# Special relativity

1. Aug 15, 2010

### fluidistic

1. The problem statement, all variables and given/known data
The half life time of mesons $$\mu$$ with velocity $$0.95 c$$ has been obtained experimentally as $$6\times 10^{-6}s$$.
Calculate the half life of those mesons in a system in which they are at rest.

Note: It shouldn't be "half life" but something like "mean life" or something like that, I don't know how to translate. Anyway it's not relevant to the problem.
2. Relevant equations Lorentz transformations.
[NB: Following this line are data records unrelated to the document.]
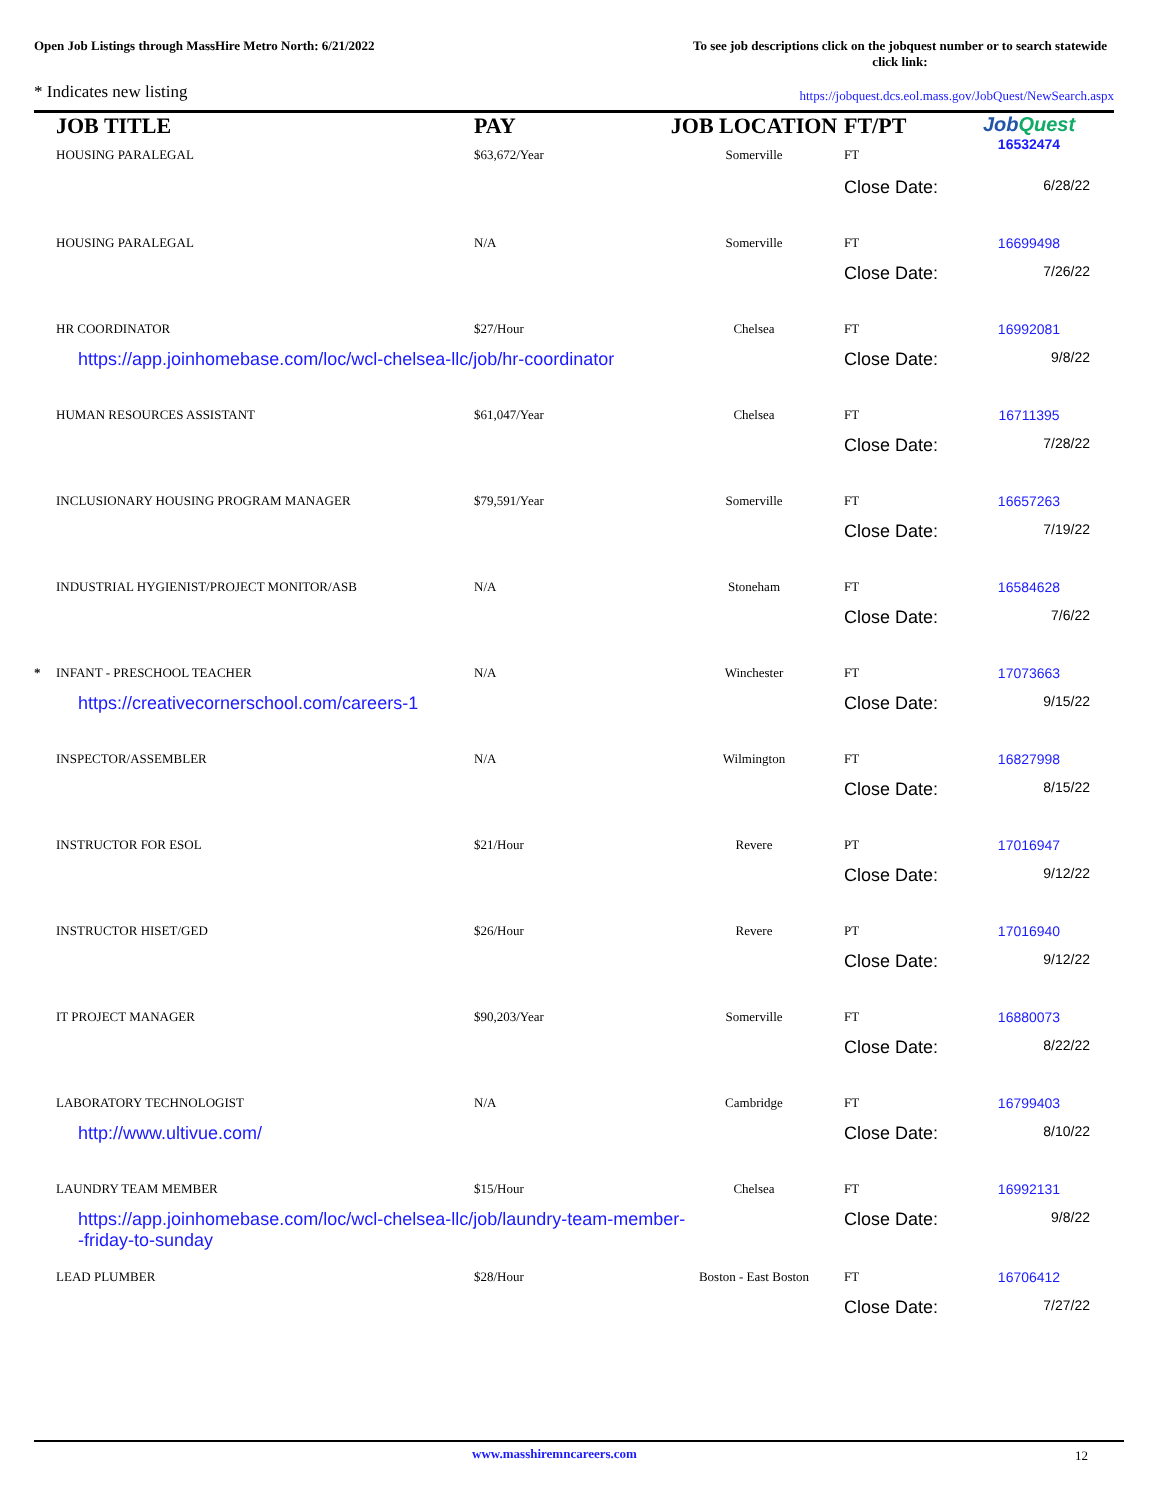Open Job Listings through MassHire Metro North: 6/21/2022
To see job descriptions click on the jobquest number or to search statewide click link:
* Indicates new listing
https://jobquest.dcs.eol.mass.gov/JobQuest/NewSearch.aspx
| | JOB TITLE HOUSING PARALEGAL | PAY $63,672/Year | JOB LOCATION Somerville | FT/PT FT | Job Quest 16532474 |
| --- | --- | --- | --- | --- | --- |
| | | | | Close Date: 6/28/22 | |
| | HOUSING PARALEGAL | N/A | Somerville | FT | 16699498 |
| | | | | Close Date: 7/26/22 | |
| | HR COORDINATOR | $27/Hour | Chelsea | FT | 16992081 |
| | https://app.joinhomebase.com/loc/wcl-chelsea-llc/job/hr-coordinator | | | Close Date: 9/8/22 | |
| | HUMAN RESOURCES ASSISTANT | $61,047/Year | Chelsea | FT | 16711395 |
| | | | | Close Date: 7/28/22 | |
| | INCLUSIONARY HOUSING PROGRAM MANAGER | $79,591/Year | Somerville | FT | 16657263 |
| | | | | Close Date: 7/19/22 | |
| | INDUSTRIAL HYGIENIST/PROJECT MONITOR/ASB | N/A | Stoneham | FT | 16584628 |
| | | | | Close Date: 7/6/22 | |
| * | INFANT - PRESCHOOL TEACHER | N/A | Winchester | FT | 17073663 |
| | https://creativecornerschool.com/careers-1 | | | Close Date: 9/15/22 | |
| | INSPECTOR/ASSEMBLER | N/A | Wilmington | FT | 16827998 |
| | | | | Close Date: 8/15/22 | |
| | INSTRUCTOR FOR ESOL | $21/Hour | Revere | PT | 17016947 |
| | | | | Close Date: 9/12/22 | |
| | INSTRUCTOR HISET/GED | $26/Hour | Revere | PT | 17016940 |
| | | | | Close Date: 9/12/22 | |
| | IT PROJECT MANAGER | $90,203/Year | Somerville | FT | 16880073 |
| | | | | Close Date: 8/22/22 | |
| | LABORATORY TECHNOLOGIST | N/A | Cambridge | FT | 16799403 |
| | http://www.ultivue.com/ | | | Close Date: 8/10/22 | |
| | LAUNDRY TEAM MEMBER | $15/Hour | Chelsea | FT | 16992131 |
| | https://app.joinhomebase.com/loc/wcl-chelsea-llc/job/laundry-team-member- -friday-to-sunday | | | Close Date: 9/8/22 | |
| | LEAD PLUMBER | $28/Hour | Boston - East Boston | FT | 16706412 |
| | | | | Close Date: 7/27/22 | |
www.masshiremncareers.com 12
3. The attempt at a solution
Say I have a reference frame O and O' where O is the system at rest and O' the one moving at 0.95 c from the mesons.
They give me, I believe, $$t_B'-t_A'=6 \times 10^{-6}s$$. They ask me $$T_B-T_A$$.
Using Lorentz transformations, I get that $$T_B-T_A=\frac{vx_B}{c^2}-\frac{vx_A}{c^2}$$. So my problem is to get rid of a distance relationship. They don't say anything about distance... or should I calculate the distance the mesons travel in $$6 \times 10^{-6}s$$ which would give me $$x_B'-x_A'$$? And then I could calculate $$x_A-x_B$$ with Lorentz transformations and I think the problem would be solved... does this sound correct?

2. Aug 15, 2010

### vela

Staff Emeritus
You have two events: the muon's creation and the muon's decay. What you know about the events is the temporal difference between them in the lab frame and the spatial difference in the muon's rest frame. That's enough info to calculate the time elapsed in the muon's rest frame. Alternately, you could also calculate the spatial difference in the lab frame, which then allows you to calculate the time elapsed in the muon frame. In either case, you'll use a Lorentz transformation equation, but you use different ones depending on which method you choose.

Last edited: Aug 15, 2010
3. Aug 15, 2010

### fluidistic

Ok so I just followed my thoughts which is basically what you said. I reach as a final answer: $$5.415001691 \times 10 ^{-6}s$$ which is roughly 10% less time of life than mesons with 0.95c speed. Don't know if it's correct.

4. Aug 15, 2010

### vela

Staff Emeritus
Hmm, maybe you should show us your work. I get about 2 μs.

5. Aug 15, 2010

### fluidistic

Sure.
Wow, when I was writing my work here, I saw my error... Nevermind, I restart it all. I will try to see if my future result will match yours.

6. Aug 15, 2010

### fluidistic

I now get (with less algebra!) $$1.8734994 \times 10^{-6}s$$. If you don't get this, let me know and I show my work.

7. Aug 15, 2010

### vela

Staff Emeritus
Yup, that matches what I got.

8. Aug 15, 2010

### fluidistic

Thanks for the confirmation, problem solved.